Semua gambar itu perlu dianalisis. Jadi, 80 persen dari otak capung dikhususkan untuk mengolah informasi visual. Tidak banyak instrumen optik yang sedemikian sensitifnya—seekor capung dapat menemukan nyamuk pada jarak 20 meter. Bahkan pada saat senja buta, sewaktu cahaya sedemikian redupnya sehingga pengamat manusia hampir tidak dapat melihat seekor lalat yang kecil, capung tropis dapat menangkapnya dengan mudah.
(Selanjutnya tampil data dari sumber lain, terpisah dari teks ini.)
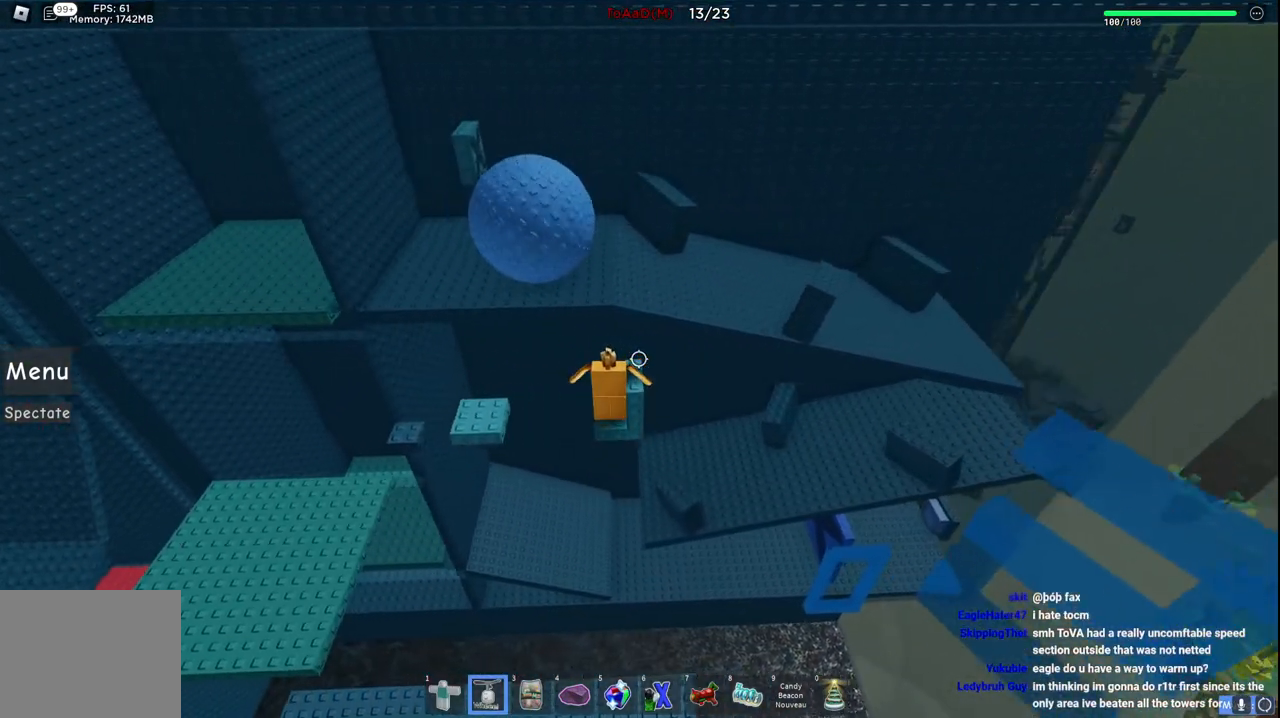
{"keys": [], "events": [[34, "d", "up"]]}
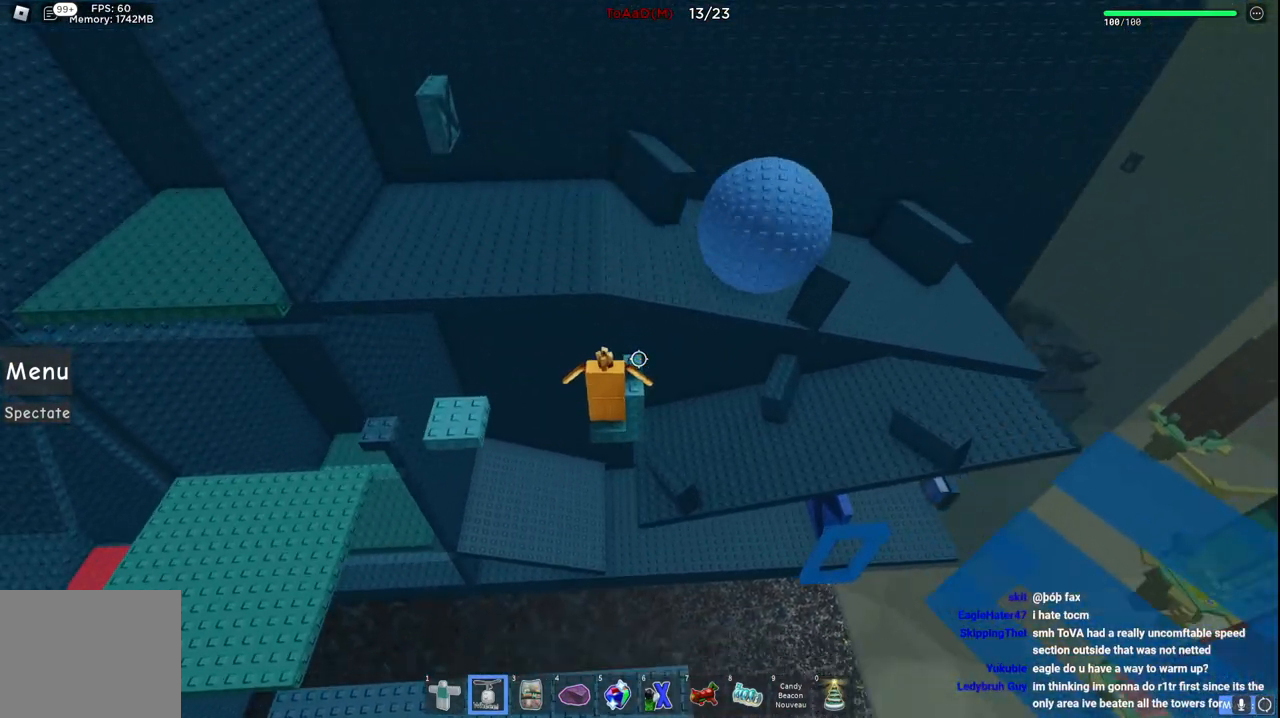
{"keys": [], "events": []}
Cara terbang capung yang dengan cepat meluncur melalui tumbuh-tumbuhan di tepi sungai membutuhkan ratusan keputusan dalam waktu yang sangat singkat. Ia dapat menangani tugas yang menakjubkan ini karena kesanggupannya melihat ratusan gambar yang berbeda dalam waktu sedetik, lebih dari lima kali lipat daripada kesanggupan kita. Jadi, film, yang memproyeksikan 24 gambar per detik, akan tampak bagaikan serangkaian gambar tak bergerak bagi seekor capung.
Perubahan Gaya Hidup
Sewaktu capung memulai kehidupannya, tidak ada tanda-tanda bahwa pada akhirnya ia akan menjadi penerbang yang ulung. Setelah menetas, larvanya yang hidup di air hampir tidak bergerak di sebuah kolam atau aliran air, menunggu makanan apa pun yang cukup dekat untuk diraih. Setelah beberapa kali berganti kulit—beberapa spesies membutuhkan beberapa bulan atau bahkan beberapa tahun—sang larva memanjat ke sebatang buluh. Di situlah metamorfosis yang luar biasa berlangsung.
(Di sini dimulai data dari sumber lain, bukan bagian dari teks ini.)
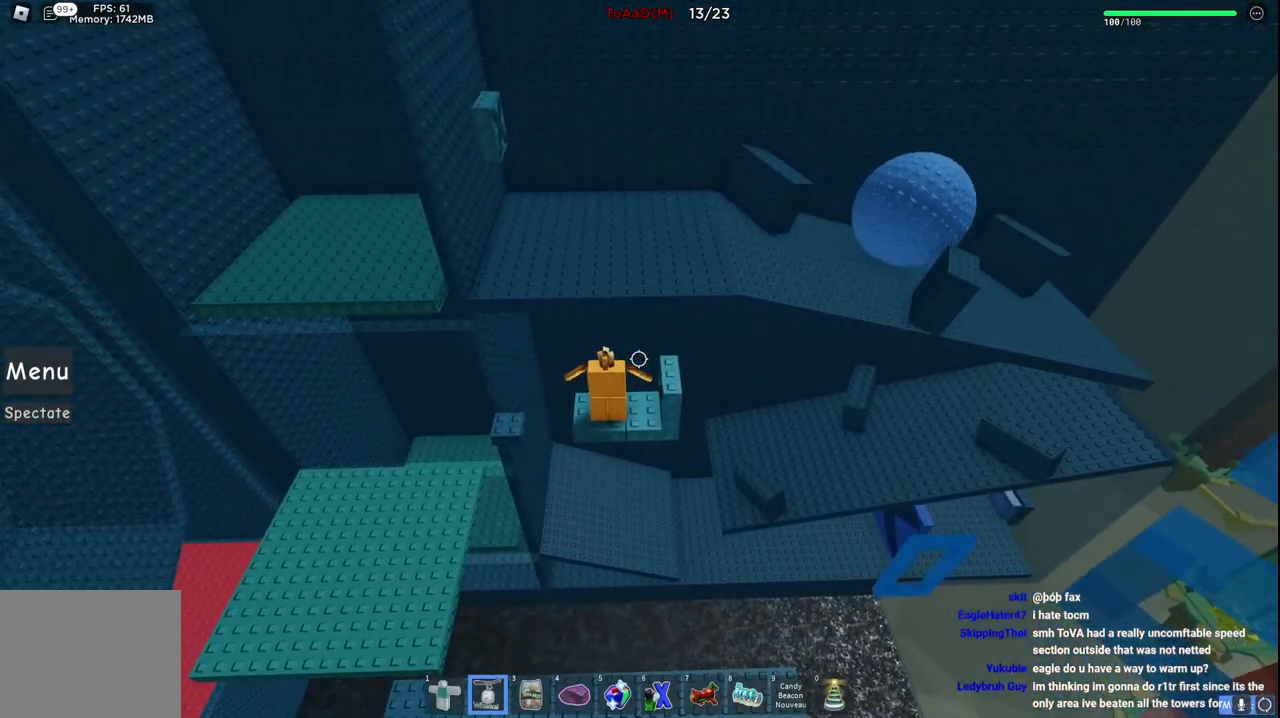
{"keys": ["a", "space"], "events": [[184, "a", "down"], [300, "s", "down"], [367, "s", "up"], [400, "s", "down"], [434, "s", "up"], [434, "space", "down"]]}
Kulitnya membelah di sepanjang rongga dada, dan seekor capung utuh merangkak ke luar. Seperti kupu-kupu, capung dewasa yang baru muncul harus menunggu beberapa jam sebelum sayapnya mengeras dan kehidupan yang baru pun mulai. Dalam waktu beberapa hari, hikmatnya secara naluri memungkinkan dia berburu dengan sukses dan menguasai teknik terbang yang rumit.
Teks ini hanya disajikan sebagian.